Kunci Keberhasilan Budidaya Udang Dari Kualitas Air

Salah satu kunci keberhasilan budidaya udang tergantung dari kualitas air tambak. Hal ini mampu menurunkan biaya produksi.


Dikatakan Peneliti Oseanografi Lembaga Ilmu Pengetahuan Indonesia (LIPI) Yustian Rovi Alfiansah, pengaturan kualitas air tambak dan dinamika komunitas bakteri mampu menghindarkan kegagalan budidaya udang.

"Kami menginvestigasi kualitas air dan komunitas bakteri dari sampel air tambak pada dua sistem budidaya udang yaitu sistem semi intensif dan intensif. Pada kedua sistem ini, petambak tidak melakukan pergantian air tambak pada saat pemeliharaan udang berlangsung hingga akhir siklus panen," ujar Yustian dikutip dari Kantor Berita RMOLJateng, Senin (6/7).

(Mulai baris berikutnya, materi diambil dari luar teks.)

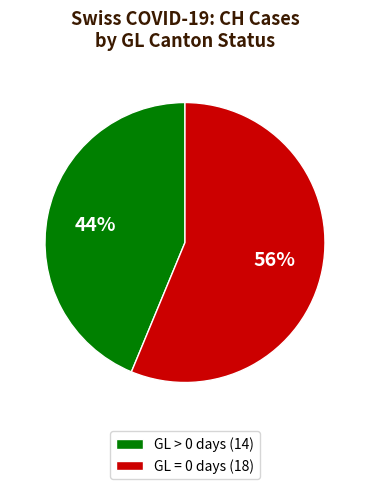

Combined, do GL = 0 days (18) and GL > 0 days (14) account for over 50%?

Yes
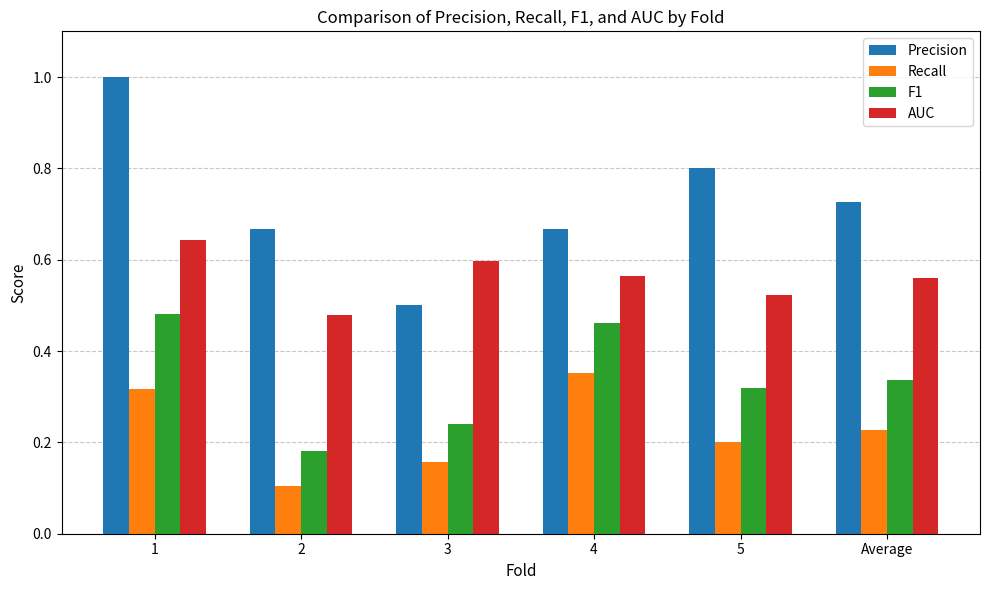

Which category has the highest value in the Recall series?

4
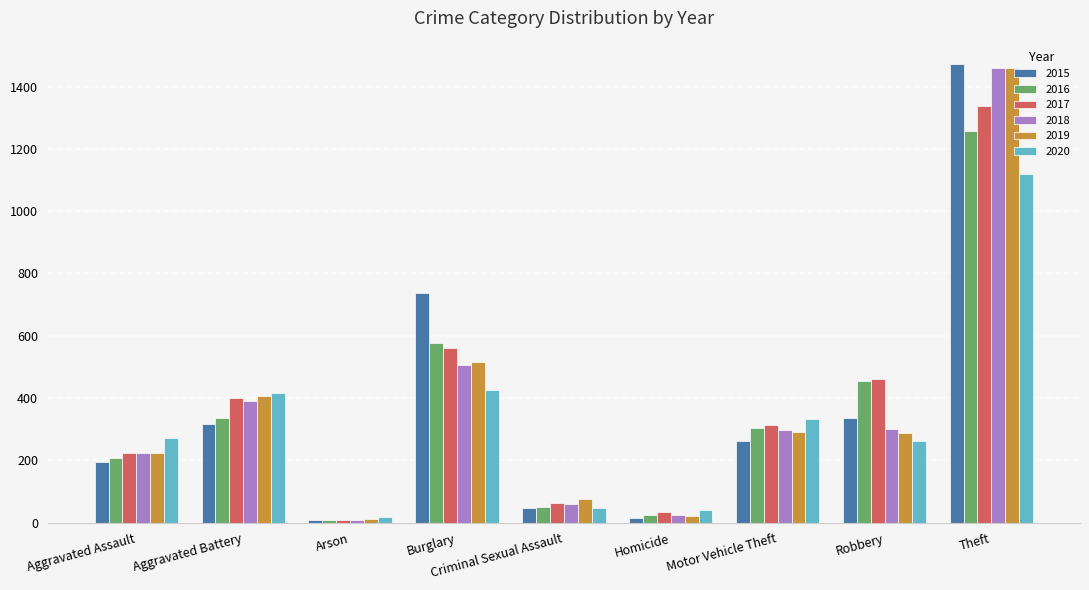

What is the average value of the 2017 series?

378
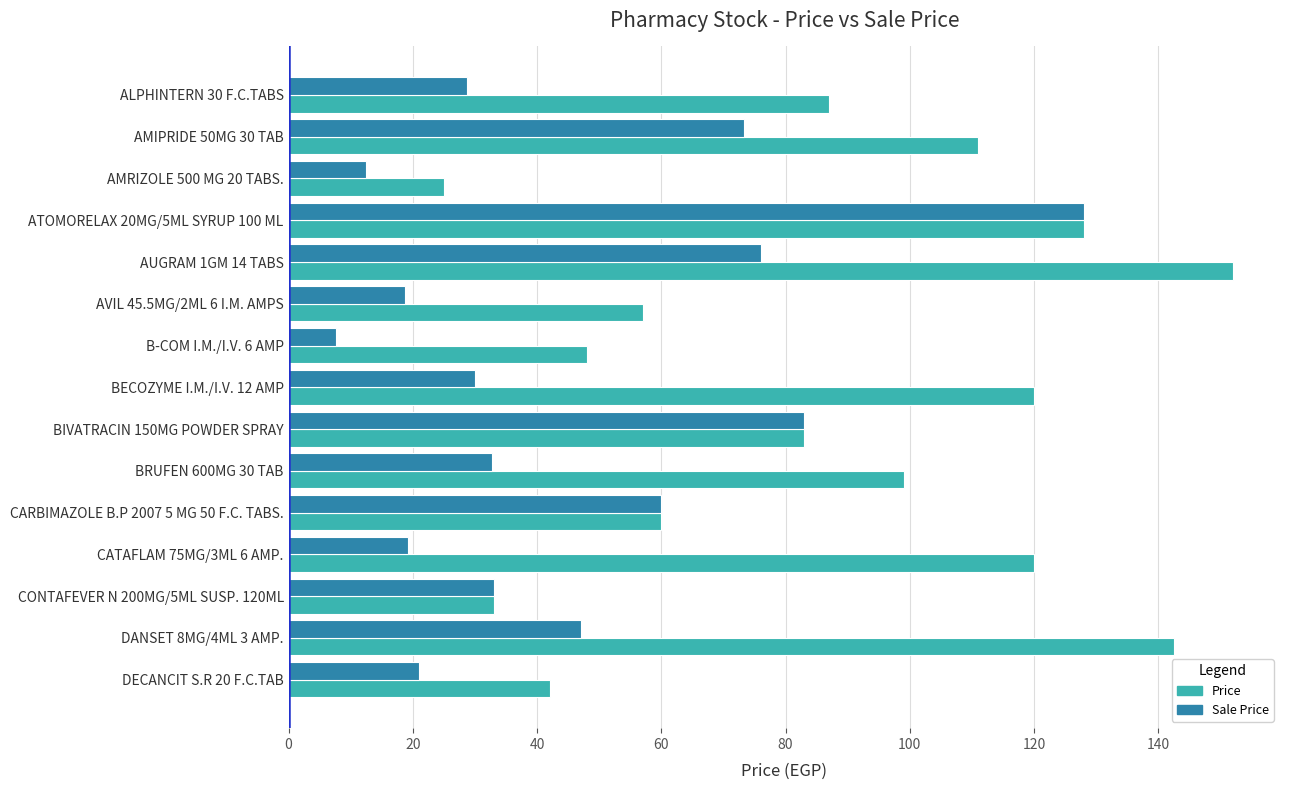

List the series in order of their overall mean, highest first.

Price, Sale Price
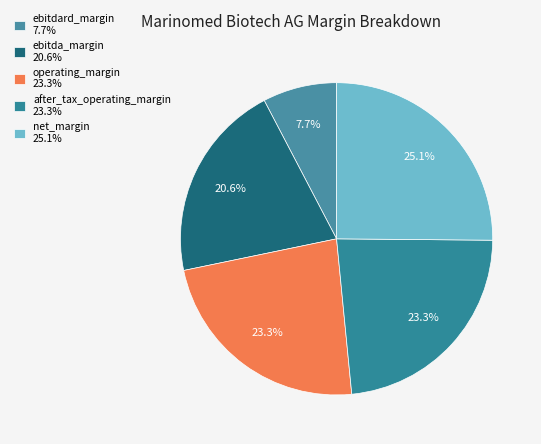

To the nearest percent, what is the combined percentage of ebitda_margin and after_tax_operating_margin?

44%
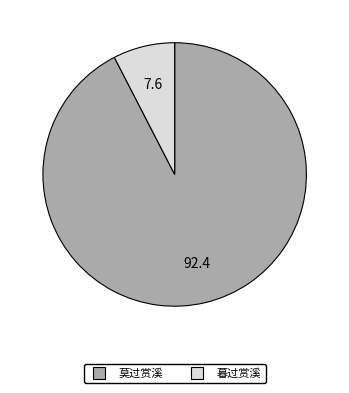

Between 暮过赏溪 and 莫过赏溪, which is larger?

莫过赏溪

Dalam penelitian itu, lanjut dia, menemukan beragam bakteri heterotrofik halofilik (bakteri yang mampu hidup pada salinitas air laut) di air tambak. Ini merupakan bakteri menguntungkan dalam proses budidaya udang.

Yustian melakukan penelitian penelitian di Rembang, tercatat sebagai salah satu sentra penghasil udang di Provinsi Jawa Tengah.

Sedangkan, penyakit udang (berak putih) terjadi di kedua sistem, bersamaan dengan penurunan pH atau derajat keasaman dan perubahan komunitas bakteri yang dominan. Meski begitu, penyakit berak putih berhenti saat pH dinaikkan hingga ambang di atas delapan.

"Kami menyarankan untuk menambahkan kapur (misalnya kapur pertanian), membuang lumpur secara berkala ke petak/ kolam pengumpul lumpur dan menambahkan air laut yang telah diproses (diklorinasi) untuk menjaga kualitas air, khususnya pH dan salinitas. Kami juga menganjurkan penambahan molase (tetes tebu) ke tambak untuk meningkatkan keberadaan pakan alami dan untuk menjaga struktur komunitas bakteri yang menguntungkan," ungkap alumnus Universitas Diponegoro Semarang tersebut.

Yustian melanjutkan, budidaya udang seringkali menghadapi masalah terkait penurunan kualitas air dan penyakit, yang disebabkan oleh bakteri. Solusinya adalah petambak melakukan penggantian air tambak dengan air laut dan menambahkan probiotik secara rutin.

Di sisi lain, lanjut peneliti dari Rembang ini, usaha-usaha tersebut mengakibatkan biaya operasional yang tinggi.

"Pemerintah daerah hendaknya menyediakan insentif bagi usaha kecil dan menengah (UKM) misalnya dengan memberikan subsidi untuk listrik dan melakukan pengecekan kualitas air khususnya keberadaan patogen secara berkala," tutup peneliti LIPI yang sedang menempuh program postdoktoral di the Alfred Wegener Institute Bremerhaven di Jerman.